Supplied text:
Segment Open

The counter argument is that by limiting EU migration we could reduce foreign low wage workers (Romanians, Bulgarians, etc). Who are 'stealing' jobs from low wage earners native to UK. And imposing selves on schools/NHS etc. (some say). I haven't seen any numbers about what % of recent EU-immigrants are working in UK on relatively low wages.

Low wage-earners in UK also have some benefits from big pool of low wage earners, though (to some extent). It means cheaper food, lower taxes (low skill workers employed by councils), etc., cheaper services & goods, more flexible working hours, PT work...

That's aside from the fact that relatively few Brits make themselves available for agricultural work. tbh, I live in a very rural area & there are no low-skill farming jobs advertised on job centre website for agricultural workers within 10 miles. Which search terms should I use? We looked a lot recently for my feckless teenager; yet supposedly the farmers have to advertise locally as well as in Poland/Ukraine etc. I'm Confused. If DS could get 30 miles across the county, I found some asparagus harvesting work for him...

Aghaidh · 06/06/2016 12:48

Jelly are you saying that you currently have to show ID if you travel between NI and GB? Because I don't believe that is true. Individual airlines might have their own policies, but I've certainly travelled by ferry plenty of times to ROI without ever showing ID, and my DC have flown with me and not had to show ID.

Segment Closed

Data extract:
Segment Open

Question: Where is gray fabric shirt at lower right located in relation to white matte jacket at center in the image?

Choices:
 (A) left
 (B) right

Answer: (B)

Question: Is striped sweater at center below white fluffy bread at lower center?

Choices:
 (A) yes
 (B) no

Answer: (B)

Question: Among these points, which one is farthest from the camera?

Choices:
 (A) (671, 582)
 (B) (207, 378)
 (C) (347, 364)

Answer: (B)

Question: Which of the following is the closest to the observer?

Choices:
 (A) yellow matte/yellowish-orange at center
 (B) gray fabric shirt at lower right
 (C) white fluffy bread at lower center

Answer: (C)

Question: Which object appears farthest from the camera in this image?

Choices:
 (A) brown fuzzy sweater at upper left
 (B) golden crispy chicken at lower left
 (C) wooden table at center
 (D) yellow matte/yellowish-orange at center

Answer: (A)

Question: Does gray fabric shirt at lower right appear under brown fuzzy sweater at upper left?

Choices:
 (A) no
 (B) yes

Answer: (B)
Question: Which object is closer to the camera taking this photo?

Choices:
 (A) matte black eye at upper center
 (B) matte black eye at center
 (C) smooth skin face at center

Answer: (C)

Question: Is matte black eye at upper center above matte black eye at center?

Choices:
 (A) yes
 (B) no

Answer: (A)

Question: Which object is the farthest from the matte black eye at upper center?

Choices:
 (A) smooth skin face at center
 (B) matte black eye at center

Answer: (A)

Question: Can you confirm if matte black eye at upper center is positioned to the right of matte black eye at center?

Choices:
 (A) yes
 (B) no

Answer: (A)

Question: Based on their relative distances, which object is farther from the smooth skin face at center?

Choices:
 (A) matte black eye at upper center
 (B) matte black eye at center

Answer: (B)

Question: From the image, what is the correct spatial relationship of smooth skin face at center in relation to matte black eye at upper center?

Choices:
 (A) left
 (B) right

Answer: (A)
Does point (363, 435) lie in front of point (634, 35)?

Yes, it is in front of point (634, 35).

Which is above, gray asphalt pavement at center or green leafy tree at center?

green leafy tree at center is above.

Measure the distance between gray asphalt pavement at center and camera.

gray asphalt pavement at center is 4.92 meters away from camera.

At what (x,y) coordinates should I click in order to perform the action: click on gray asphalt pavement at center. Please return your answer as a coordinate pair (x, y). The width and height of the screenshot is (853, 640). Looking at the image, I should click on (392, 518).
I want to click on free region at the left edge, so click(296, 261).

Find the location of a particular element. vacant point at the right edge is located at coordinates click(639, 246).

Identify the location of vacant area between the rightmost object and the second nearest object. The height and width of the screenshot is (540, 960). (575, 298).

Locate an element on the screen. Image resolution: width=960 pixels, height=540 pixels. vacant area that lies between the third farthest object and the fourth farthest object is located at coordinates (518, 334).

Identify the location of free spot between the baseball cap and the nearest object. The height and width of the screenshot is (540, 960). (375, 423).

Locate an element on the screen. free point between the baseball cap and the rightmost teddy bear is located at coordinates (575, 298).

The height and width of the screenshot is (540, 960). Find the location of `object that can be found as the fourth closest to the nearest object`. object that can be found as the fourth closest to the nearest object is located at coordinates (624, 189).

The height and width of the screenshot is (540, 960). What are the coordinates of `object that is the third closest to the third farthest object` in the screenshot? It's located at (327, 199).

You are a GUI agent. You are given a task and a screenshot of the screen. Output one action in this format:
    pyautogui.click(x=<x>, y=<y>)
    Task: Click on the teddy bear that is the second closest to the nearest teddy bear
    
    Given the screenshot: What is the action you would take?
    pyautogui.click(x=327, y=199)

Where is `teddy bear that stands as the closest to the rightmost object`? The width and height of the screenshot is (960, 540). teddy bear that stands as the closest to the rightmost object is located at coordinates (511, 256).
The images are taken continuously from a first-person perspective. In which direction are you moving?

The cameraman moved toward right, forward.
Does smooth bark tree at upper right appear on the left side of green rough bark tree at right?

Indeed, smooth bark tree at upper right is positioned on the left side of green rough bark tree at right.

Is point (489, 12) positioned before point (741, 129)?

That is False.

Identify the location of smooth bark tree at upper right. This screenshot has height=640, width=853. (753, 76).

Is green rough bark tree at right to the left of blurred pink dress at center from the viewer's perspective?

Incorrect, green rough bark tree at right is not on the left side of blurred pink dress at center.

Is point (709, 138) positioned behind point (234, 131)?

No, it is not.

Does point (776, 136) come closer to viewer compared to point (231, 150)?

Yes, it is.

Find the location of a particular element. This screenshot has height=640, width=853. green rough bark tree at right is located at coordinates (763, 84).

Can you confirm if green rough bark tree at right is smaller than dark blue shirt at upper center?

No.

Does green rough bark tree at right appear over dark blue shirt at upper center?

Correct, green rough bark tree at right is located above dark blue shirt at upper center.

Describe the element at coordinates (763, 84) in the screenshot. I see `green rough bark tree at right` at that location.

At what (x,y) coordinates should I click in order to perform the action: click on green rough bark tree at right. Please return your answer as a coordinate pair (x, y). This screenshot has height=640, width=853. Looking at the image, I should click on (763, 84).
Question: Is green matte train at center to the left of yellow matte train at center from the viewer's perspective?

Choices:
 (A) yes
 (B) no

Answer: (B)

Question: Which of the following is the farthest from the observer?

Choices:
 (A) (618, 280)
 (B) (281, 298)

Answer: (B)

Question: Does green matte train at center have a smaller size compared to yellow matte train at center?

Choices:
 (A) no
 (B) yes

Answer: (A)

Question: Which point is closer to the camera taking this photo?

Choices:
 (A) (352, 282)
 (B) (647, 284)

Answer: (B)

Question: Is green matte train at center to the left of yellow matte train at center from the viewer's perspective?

Segment Closed

Goal of the exercise: Reproduce the forum text on EU migration word for word, from its first sentence through the last.

Written answer:
The counter argument is that by limiting EU migration we could reduce foreign low wage workers (Romanians, Bulgarians, etc). Who are 'stealing' jobs from low wage earners native to UK. And imposing selves on schools/NHS etc. (some say). I haven't seen any numbers about what % of recent EU-immigrants are working in UK on relatively low wages.

Low wage-earners in UK also have some benefits from big pool of low wage earners, though (to some extent). It means cheaper food, lower taxes (low skill workers employed by councils), etc., cheaper services & goods, more flexible working hours, PT work...

That's aside from the fact that relatively few Brits make themselves available for agricultural work. tbh, I live in a very rural area & there are no low-skill farming jobs advertised on job centre website for agricultural workers within 10 miles. Which search terms should I use? We looked a lot recently for my feckless teenager; yet supposedly the farmers have to advertise locally as well as in Poland/Ukraine etc. I'm Confused. If DS could get 30 miles across the county, I found some asparagus harvesting work for him...

Aghaidh · 06/06/2016 12:48

Jelly are you saying that you currently have to show ID if you travel between NI and GB? Because I don't believe that is true. Individual airlines might have their own policies, but I've certainly travelled by ferry plenty of times to ROI without ever showing ID, and my DC have flown with me and not had to show ID.